Ora, è chiaro, che qualcuno sarebbe tentato di capovolgere i miei pensieri: “Ma lo vedi – quel qualcuno potrebbe dire – che le scuole diffondono questionari e si parla di mafie? Ma lo vedi che la scuola da sola non può compiere miracoli? Ma cosa rimproveri a noi insegnanti?”
Lo ammetto: potrei aver torto anche se potrei dire che le scuole che ne parlano sono come le mosche bianche e ribadire che parlare non basta se poi di azioni e reazioni studentesche nelle terre mangiate dalla mafie se ne vedono poche. Anzi: pochissime. Magari quando Libera organizza la giornata della memoria in memoria delle vittime di mafia. E poi? Se ne riparla tre mesi dopo con la nave della legalità. E poi? Poco, nulla, “nullissimo” (passatemi il brutto neologismo), soprattutto in alcune aree del Paese.
Sarà, avrò torto. Ma io ricordo che il 6 agosto 1980 quando fu sfigurato a morte il giudice Gaetano Costa nei parlai con i miei amici e con la mia famiglia.

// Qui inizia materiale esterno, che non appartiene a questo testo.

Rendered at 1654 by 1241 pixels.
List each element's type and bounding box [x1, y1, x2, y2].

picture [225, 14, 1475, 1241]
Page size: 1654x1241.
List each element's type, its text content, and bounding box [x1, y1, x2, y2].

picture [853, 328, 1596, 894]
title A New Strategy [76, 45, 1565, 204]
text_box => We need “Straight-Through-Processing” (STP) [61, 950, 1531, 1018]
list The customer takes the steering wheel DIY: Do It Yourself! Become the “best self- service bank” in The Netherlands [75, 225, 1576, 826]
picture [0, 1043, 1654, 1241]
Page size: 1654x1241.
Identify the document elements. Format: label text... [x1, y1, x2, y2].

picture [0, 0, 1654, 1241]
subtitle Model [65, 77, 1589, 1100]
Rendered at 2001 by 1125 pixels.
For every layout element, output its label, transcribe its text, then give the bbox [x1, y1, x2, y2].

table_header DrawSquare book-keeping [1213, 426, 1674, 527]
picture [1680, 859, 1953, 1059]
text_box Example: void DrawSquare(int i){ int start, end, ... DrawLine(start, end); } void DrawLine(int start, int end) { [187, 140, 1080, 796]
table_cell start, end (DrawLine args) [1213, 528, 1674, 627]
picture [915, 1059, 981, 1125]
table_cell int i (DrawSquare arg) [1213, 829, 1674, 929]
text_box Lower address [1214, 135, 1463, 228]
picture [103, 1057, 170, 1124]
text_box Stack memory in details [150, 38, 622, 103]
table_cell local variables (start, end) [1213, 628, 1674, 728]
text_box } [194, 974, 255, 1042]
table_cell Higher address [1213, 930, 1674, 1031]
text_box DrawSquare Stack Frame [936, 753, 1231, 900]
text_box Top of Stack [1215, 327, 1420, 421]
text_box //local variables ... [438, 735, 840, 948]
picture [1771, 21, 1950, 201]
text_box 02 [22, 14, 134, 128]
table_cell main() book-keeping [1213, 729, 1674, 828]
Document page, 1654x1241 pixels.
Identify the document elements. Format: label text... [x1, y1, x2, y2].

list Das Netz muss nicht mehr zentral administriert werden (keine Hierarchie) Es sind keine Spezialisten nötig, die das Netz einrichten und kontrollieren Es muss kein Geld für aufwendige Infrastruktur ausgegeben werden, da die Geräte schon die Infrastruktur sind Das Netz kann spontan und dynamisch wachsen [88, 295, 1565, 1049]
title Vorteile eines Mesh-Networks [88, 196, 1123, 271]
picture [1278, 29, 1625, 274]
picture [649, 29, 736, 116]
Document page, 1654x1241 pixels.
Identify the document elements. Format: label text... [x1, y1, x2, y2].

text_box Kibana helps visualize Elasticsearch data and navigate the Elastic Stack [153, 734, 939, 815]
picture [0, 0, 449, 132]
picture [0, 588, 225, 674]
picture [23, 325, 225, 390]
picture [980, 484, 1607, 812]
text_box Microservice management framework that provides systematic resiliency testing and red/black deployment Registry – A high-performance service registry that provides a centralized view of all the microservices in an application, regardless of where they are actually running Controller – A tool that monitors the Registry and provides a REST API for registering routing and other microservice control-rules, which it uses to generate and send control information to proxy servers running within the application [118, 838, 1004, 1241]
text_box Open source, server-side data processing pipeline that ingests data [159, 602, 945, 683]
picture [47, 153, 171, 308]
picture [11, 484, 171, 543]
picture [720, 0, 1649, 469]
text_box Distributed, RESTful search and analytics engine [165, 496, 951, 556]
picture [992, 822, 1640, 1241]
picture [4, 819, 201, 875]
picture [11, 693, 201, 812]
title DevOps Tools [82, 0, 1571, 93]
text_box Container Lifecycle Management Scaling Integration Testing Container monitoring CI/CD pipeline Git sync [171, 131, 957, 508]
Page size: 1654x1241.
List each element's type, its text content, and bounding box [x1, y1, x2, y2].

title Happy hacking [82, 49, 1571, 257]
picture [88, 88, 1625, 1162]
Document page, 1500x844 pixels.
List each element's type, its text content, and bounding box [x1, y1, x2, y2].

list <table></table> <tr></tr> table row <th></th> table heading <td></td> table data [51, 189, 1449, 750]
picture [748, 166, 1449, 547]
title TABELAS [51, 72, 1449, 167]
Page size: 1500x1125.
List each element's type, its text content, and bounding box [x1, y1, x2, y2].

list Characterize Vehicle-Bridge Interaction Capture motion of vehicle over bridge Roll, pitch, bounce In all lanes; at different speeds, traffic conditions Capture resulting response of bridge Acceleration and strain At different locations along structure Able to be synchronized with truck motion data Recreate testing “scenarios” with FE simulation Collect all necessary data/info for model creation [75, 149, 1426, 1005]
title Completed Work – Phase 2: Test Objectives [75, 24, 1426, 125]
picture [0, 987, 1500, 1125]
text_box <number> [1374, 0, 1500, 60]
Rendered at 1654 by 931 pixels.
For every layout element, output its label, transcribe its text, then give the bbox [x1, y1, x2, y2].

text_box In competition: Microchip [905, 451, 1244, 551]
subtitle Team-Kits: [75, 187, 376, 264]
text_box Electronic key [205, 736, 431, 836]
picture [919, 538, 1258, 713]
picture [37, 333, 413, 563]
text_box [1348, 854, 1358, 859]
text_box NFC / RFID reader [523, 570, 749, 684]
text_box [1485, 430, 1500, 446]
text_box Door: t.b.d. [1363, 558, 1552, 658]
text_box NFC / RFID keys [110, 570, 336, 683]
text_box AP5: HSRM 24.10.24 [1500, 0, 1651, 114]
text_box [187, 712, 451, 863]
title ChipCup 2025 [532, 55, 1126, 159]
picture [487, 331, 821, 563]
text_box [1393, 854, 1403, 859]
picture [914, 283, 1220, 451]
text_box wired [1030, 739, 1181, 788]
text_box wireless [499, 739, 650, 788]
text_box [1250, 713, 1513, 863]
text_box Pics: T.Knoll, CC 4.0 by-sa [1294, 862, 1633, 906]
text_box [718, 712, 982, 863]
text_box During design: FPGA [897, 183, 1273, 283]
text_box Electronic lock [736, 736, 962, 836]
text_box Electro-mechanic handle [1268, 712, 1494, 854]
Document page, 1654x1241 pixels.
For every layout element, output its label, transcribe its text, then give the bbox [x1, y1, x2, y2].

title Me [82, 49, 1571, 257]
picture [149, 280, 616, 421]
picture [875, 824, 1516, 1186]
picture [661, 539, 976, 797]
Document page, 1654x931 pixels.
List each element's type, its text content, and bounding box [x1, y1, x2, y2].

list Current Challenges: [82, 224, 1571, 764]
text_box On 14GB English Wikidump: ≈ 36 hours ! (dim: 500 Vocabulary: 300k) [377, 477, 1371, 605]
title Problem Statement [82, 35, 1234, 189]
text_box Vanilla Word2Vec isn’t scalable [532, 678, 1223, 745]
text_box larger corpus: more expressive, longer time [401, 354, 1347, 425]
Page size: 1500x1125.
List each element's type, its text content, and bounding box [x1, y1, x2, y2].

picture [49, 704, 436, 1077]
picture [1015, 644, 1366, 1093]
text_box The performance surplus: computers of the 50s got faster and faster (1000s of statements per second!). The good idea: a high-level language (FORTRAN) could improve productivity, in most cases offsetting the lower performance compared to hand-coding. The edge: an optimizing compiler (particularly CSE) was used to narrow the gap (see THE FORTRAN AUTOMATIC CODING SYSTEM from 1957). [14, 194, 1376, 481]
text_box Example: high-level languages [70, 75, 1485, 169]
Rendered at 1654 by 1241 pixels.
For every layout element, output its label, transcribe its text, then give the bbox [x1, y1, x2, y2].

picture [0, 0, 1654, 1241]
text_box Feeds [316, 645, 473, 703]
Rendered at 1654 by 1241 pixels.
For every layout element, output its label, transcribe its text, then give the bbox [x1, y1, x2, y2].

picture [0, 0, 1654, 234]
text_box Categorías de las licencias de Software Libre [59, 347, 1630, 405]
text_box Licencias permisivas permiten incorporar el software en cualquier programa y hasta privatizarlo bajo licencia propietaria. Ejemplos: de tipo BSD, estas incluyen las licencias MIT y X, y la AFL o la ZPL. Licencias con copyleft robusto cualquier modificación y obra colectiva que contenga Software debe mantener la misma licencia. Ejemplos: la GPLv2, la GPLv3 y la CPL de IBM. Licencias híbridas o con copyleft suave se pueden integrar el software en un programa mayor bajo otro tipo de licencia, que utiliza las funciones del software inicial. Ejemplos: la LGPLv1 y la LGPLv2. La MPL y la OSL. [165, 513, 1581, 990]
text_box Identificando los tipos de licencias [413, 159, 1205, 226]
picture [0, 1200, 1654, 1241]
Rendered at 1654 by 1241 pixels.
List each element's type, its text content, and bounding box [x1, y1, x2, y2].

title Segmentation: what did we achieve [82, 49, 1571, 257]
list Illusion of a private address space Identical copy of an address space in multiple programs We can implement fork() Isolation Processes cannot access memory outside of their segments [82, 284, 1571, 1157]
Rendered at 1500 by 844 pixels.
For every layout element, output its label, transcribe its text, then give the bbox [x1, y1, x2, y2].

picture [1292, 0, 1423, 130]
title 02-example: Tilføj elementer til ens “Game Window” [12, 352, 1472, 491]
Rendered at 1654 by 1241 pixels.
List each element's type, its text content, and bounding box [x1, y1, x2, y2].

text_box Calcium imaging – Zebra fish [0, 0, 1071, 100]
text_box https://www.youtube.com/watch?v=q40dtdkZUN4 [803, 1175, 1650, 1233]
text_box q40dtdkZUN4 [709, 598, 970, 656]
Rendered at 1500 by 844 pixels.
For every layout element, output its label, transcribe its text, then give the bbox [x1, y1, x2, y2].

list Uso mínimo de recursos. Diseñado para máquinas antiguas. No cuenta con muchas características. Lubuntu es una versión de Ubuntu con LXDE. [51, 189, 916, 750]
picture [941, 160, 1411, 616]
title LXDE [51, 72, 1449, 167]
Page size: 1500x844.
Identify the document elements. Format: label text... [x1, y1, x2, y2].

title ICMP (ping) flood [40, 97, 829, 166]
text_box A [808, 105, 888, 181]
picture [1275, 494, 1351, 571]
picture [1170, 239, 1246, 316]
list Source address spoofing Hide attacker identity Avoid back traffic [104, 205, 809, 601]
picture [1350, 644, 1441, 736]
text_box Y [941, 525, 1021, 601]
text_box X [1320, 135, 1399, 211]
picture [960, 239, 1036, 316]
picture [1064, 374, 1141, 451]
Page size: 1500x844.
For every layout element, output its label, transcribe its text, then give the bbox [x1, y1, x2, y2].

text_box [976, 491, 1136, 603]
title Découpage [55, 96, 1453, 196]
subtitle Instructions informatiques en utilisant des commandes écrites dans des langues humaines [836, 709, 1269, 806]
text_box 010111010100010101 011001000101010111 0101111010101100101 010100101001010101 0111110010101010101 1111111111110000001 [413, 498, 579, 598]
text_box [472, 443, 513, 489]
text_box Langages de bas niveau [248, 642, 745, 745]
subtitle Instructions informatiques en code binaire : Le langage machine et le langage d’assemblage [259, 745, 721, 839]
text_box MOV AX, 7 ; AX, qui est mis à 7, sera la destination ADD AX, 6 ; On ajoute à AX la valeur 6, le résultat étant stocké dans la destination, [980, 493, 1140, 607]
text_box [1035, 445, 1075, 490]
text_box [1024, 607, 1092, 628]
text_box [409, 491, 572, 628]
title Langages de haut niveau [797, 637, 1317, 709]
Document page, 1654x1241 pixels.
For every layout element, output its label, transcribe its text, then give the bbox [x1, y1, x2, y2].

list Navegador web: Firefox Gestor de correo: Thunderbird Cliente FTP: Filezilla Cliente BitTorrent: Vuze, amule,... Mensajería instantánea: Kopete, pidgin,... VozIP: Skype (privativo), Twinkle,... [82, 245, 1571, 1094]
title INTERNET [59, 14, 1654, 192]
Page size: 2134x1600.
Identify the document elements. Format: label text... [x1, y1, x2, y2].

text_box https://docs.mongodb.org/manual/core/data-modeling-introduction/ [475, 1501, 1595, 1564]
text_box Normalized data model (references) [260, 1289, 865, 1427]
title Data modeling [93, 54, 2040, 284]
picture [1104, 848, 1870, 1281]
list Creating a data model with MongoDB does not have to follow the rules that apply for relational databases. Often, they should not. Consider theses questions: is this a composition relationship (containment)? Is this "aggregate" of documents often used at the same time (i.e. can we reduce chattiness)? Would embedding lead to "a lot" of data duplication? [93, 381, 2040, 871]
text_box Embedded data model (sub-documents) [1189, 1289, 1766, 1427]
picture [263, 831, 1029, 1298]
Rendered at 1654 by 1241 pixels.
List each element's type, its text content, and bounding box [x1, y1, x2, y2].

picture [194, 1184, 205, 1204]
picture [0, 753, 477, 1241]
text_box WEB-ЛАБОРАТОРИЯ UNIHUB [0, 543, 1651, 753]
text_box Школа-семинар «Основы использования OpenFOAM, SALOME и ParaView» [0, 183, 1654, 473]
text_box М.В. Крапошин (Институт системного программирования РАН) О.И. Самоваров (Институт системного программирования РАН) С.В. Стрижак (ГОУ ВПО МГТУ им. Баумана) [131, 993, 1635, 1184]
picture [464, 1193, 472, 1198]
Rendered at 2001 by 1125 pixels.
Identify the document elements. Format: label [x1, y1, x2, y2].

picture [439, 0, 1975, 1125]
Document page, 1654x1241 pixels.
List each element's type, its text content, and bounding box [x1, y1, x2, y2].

Sarà, avrò torto. Ma ricordo che a 15 anni in classe leggevamo i quotidiani e commentavamo i fatti di terrorismo con gli insegnanti. E le mafie sono terrorismo: ma all’interno dello Stato a differenza delle Br e dei Nar.
Sarà, avrò torto ma ricordo che avevo 15 anni quando il professore napoletano di filosofia – poi suicidatosi per la scoperta di un cancro – nella mia scuola romana ci ricordava spesso che la camorra mangia anche i più buoni.
Sarà, avrò torto. Ma ricordo che l’ insegnante che aveva fatto il partigiano ci insegnava il valore della Resistenza e ogni giorno ce lo ricordava.
Sarà, avrò torto. Ma non ho notizia di insegnanti che ogni giorno – al Sud, al Centro e al Nord – ricordano ai propri alunni che la nuova Resistenza è nei confronti delle mafie.